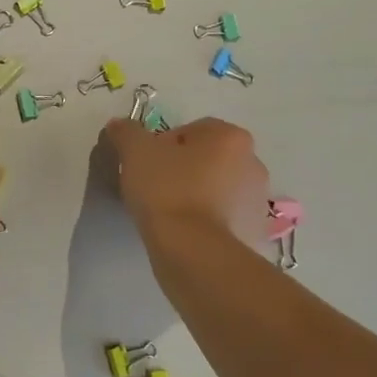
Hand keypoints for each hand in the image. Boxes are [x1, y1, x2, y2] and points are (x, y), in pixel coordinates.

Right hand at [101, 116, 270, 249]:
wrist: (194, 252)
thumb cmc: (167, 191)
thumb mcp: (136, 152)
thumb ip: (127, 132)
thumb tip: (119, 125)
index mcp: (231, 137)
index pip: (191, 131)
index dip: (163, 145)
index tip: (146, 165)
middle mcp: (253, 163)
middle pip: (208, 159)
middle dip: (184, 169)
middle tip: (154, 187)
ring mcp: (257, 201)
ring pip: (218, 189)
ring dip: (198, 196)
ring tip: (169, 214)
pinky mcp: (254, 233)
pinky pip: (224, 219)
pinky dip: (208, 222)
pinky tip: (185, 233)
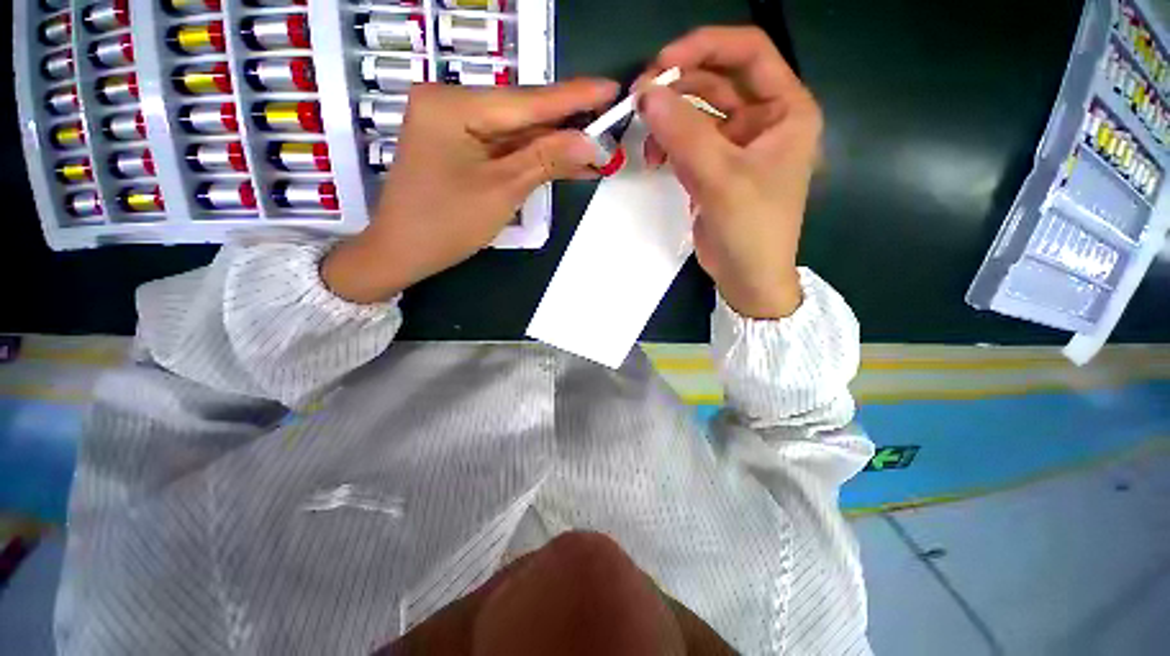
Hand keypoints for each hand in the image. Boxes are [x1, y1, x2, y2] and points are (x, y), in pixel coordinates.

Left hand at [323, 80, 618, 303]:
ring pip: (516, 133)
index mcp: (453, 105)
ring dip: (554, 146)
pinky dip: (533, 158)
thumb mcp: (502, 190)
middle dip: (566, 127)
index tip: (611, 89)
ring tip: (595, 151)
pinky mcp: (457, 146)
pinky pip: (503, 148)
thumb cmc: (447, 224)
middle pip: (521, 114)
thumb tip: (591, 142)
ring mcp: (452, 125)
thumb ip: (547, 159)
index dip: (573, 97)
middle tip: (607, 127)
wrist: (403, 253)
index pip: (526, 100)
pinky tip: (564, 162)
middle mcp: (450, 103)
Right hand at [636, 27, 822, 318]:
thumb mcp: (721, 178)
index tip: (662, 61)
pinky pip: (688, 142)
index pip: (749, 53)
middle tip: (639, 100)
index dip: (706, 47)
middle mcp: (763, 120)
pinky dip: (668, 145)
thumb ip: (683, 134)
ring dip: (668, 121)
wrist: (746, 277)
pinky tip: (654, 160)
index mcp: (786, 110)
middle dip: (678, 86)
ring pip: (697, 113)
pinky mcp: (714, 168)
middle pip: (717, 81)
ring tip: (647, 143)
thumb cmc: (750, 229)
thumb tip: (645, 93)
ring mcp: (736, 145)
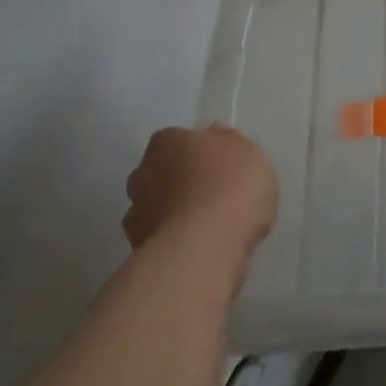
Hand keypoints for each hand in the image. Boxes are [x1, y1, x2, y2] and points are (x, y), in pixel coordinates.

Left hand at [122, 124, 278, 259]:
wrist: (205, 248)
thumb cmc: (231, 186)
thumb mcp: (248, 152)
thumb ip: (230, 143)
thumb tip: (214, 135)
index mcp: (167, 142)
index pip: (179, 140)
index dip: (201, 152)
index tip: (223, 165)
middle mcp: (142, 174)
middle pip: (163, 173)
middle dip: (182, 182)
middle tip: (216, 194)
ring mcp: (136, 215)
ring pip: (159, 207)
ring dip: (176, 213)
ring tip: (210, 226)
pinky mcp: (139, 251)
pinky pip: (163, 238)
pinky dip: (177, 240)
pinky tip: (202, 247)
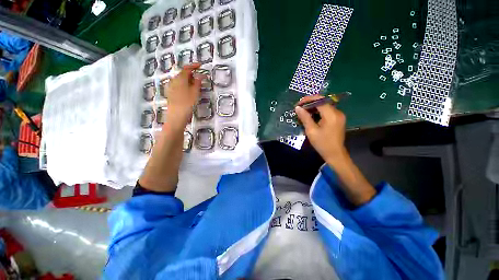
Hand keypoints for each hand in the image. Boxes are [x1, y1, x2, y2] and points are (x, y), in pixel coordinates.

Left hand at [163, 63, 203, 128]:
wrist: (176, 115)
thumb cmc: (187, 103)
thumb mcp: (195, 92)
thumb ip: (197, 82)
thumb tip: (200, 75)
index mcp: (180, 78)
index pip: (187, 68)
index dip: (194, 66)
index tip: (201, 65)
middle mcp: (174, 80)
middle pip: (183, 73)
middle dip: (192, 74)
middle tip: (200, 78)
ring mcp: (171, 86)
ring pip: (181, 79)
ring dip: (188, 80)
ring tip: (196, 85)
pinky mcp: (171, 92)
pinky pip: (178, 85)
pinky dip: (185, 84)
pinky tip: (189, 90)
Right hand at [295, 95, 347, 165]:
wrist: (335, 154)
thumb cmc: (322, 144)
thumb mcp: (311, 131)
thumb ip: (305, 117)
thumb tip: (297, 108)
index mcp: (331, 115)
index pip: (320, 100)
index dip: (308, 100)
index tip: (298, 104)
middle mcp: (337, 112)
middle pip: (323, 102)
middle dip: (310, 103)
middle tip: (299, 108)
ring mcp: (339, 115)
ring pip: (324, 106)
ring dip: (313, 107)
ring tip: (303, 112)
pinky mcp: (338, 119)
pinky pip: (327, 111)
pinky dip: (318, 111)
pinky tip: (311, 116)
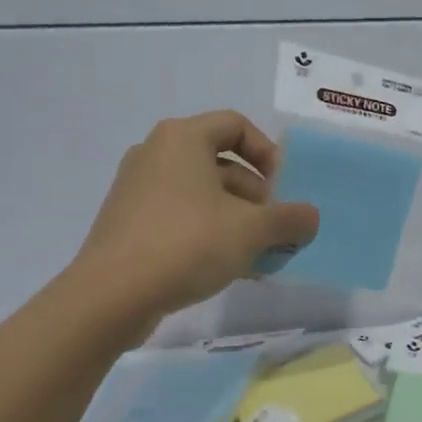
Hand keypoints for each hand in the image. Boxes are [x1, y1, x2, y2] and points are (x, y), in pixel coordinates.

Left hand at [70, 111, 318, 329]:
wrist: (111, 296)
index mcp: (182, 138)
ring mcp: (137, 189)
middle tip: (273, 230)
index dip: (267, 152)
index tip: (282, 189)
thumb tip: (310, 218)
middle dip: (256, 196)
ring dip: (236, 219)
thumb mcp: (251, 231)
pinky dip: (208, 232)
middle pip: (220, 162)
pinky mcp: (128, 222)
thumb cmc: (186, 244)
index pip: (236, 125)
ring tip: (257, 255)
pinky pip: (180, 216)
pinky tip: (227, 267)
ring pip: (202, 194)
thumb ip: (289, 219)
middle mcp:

◇ ◇ ◇ ◇

PROMPT
Verbatim copy with pictures excluded: write out the records above in full.

EXERCISE SOLUTION
Hand keypoints for each hand in the image. Boxes are [x1, y1, x2, y2] and points are (x, y), in pixel coordinates.

Right hand at [101, 116, 270, 249]:
wrist: (194, 252)
thumb cmc: (167, 191)
thumb mcp: (136, 152)
thumb ip: (127, 132)
thumb tip: (119, 125)
index mcp: (231, 137)
index pip: (191, 131)
index dip: (163, 145)
index tip: (146, 165)
middle mcp: (253, 163)
middle pip: (208, 159)
middle dip: (184, 169)
middle tip: (154, 187)
ring mcp: (257, 201)
ring pip: (218, 189)
ring dip: (198, 196)
ring tip: (169, 214)
pinky mcp: (254, 233)
pinky pip: (224, 219)
pinky dip: (208, 222)
pinky tip: (185, 233)
Hand keypoints for each hand in the image. Boxes are [x1, y1, x2, y2] and points are (x, y), in pixel coordinates.

Left hand at [323, 80, 618, 303]:
ring pip: (516, 133)
index mcp: (453, 105)
ring dip: (554, 146)
pinky dip: (533, 158)
thumb mcp: (502, 190)
middle dip: (566, 127)
index tip: (611, 89)
ring tip: (595, 151)
pinky mcp: (457, 146)
pinky pip: (503, 148)
thumb cmc: (447, 224)
middle pip: (521, 114)
thumb tip: (591, 142)
ring mcp: (452, 125)
thumb ip: (547, 159)
index dip: (573, 97)
middle tip: (607, 127)
wrist: (403, 253)
index pip: (526, 100)
pinky tip: (564, 162)
middle mcp: (450, 103)
Right hand at [636, 27, 822, 318]:
thumb mcp: (721, 178)
index tip: (662, 61)
pinky pip: (688, 142)
index pip: (749, 53)
middle tip: (639, 100)
index dip: (706, 47)
middle mcp: (763, 120)
pinky dip: (668, 145)
thumb ip: (683, 134)
ring dip: (668, 121)
wrist: (746, 277)
pinky tip: (654, 160)
index mcp: (786, 110)
middle dip: (678, 86)
ring pip: (697, 113)
pinky mcp: (714, 168)
middle pip: (717, 81)
ring tip: (647, 143)
thumb cmc: (750, 229)
thumb tip: (645, 93)
ring mcp: (736, 145)
Hand keypoints for each hand in the image. Boxes are [x1, y1, x2, y2] and points are (x, y), in pixel coordinates.

Left hand at [122, 124, 278, 259]:
wrist: (205, 248)
thumb cmc: (231, 186)
thumb mcp: (248, 152)
thumb ip: (230, 143)
thumb tip: (214, 135)
index mcp: (167, 142)
index pip: (179, 140)
index dip: (201, 152)
index tip: (223, 165)
middle mcp: (142, 174)
middle pip: (163, 173)
middle dip: (182, 182)
middle tip: (216, 194)
ring mcp: (136, 215)
ring pip: (159, 207)
ring dip: (176, 213)
ring tip: (210, 226)
pinky mcp: (139, 251)
pinky pip: (163, 238)
pinky dip: (177, 240)
pinky tip: (202, 247)
Hand keypoints for each hand in the image. Boxes are [x1, y1, x2, y2] and points are (x, y), in pixel coordinates.

Left hand at [163, 63, 203, 128]:
wrist: (176, 115)
thumb cmc: (187, 103)
thumb mcp: (195, 92)
thumb ip: (197, 82)
thumb tip: (200, 75)
index mcp: (180, 78)
index pip: (187, 68)
index dip: (194, 66)
index tip: (201, 65)
middle mcp: (174, 80)
middle pip: (183, 73)
middle dip: (192, 74)
middle tip: (200, 78)
ring mcp: (171, 86)
ring pip: (181, 79)
ring dip: (188, 80)
ring tip: (196, 85)
pinky mcp: (171, 92)
pinky pip: (178, 85)
pinky dip: (185, 84)
pinky tip: (189, 90)
Right hand at [295, 95, 347, 165]:
wrist: (335, 154)
thumb cmc: (322, 144)
thumb mcp: (311, 131)
thumb ip: (305, 117)
thumb tip: (297, 108)
index mcp: (331, 115)
index pip: (320, 100)
index dip: (308, 100)
index tip: (298, 104)
middle mcp: (337, 112)
middle pip: (323, 102)
middle dip: (310, 103)
middle tip: (299, 108)
ring mcp: (339, 115)
ring pip: (324, 106)
ring dip: (313, 107)
ring tip: (303, 112)
pinky mcp: (338, 119)
pinky pip: (327, 111)
pinky dip: (318, 111)
pinky tip: (311, 116)
Hand keypoints for each hand in the image. Boxes are [x1, y1, x2, y2] and points are (x, y), in pixel coordinates.

Left hand at [70, 111, 318, 329]:
wrist: (111, 296)
index mcp: (182, 138)
ring mcp: (137, 189)
middle tip: (273, 230)
index dip: (267, 152)
index tip: (282, 189)
thumb tip: (310, 218)
middle dip: (256, 196)
ring dip: (236, 219)
thumb mcp: (251, 231)
pinky dip: (208, 232)
middle pip: (220, 162)
pinky mcp: (128, 222)
thumb cmc: (186, 244)
index pip: (236, 125)
ring tip: (257, 255)
pinky pip: (180, 216)
pinky tip: (227, 267)
ring pip: (202, 194)
thumb ip: (289, 219)
middle mcp:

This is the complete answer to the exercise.